The Philippine military is pushing to bolster defense ties with the US and Japan amid the Southeast Asian nation’s lingering territorial dispute with Beijing in the South China Sea.
“Stronger” facilities will be built in Philippine military sites where the US was given expanded access, Armed Forces chief Romeo Brawner Jr. said at a briefing on Thursday. Manila is also working to finalize a visiting forces deal with Tokyo, he added.
“We are looking to engage the Japan Self-Defense Forces more intensely next year,” Brawner told reporters.
Washington early this year won access to four more sites under the 2014 Enhanced Defense Cooperation Agreement, which initially covered five Philippine military bases. The new sites are located near Taiwan and the South China Sea, where Beijing and Manila are embroiled in an increasingly tense territorial dispute.

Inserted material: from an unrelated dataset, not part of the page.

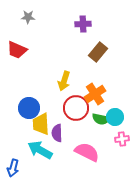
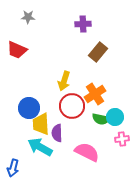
red circle: moved 4 px left, 2 px up
cyan arrow: moved 3 px up
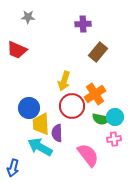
pink cross: moved 8 px left
pink semicircle: moved 1 px right, 3 px down; rotated 25 degrees clockwise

After a meeting with Brawner last month, US Indo-Pacific Command head Admiral John Aquilino signaled Washington wanted additional sites.
China has opposed the expanded military deal between the US and the Philippines. Beijing’s envoy to Manila Huang Xilian in April accused the US of seeking to “take advantage” of the new sites “to interfere in the situation across the Taiwan Strait.” Philippine President Ferdinand Marcos Jr. has said the sites will not be used for “any offensive action.”

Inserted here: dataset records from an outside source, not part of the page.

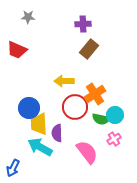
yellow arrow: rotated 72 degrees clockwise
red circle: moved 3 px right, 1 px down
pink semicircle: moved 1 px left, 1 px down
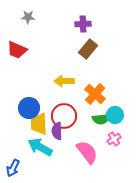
brown rectangle: moved 1 px left
orange cross: rotated 15 degrees counterclockwise
red circle: moved 11 px left, 9 px down
green semicircle: rotated 18 degrees counterclockwise
purple semicircle: moved 2 px up
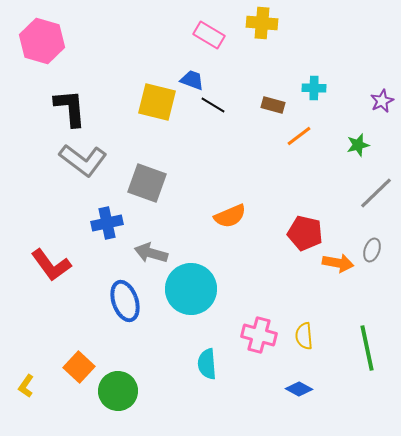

Marcos’s administration is bolstering US defense ties as it pushes back against Beijing’s expansive territorial claims in the South China Sea. The Philippines in recent weeks said it carried out resupply missions to a military outpost despite Chinese vessels’ “dangerous maneuvers” and attempts to interfere and dismantled a China-installed floating barrier in the Scarborough Shoal.
China’s coast guard last week said it drove away a Philippine Navy vessel near the disputed shoal, a day after its foreign ministry urged the Philippines to stop making “provocations” in the South China Sea.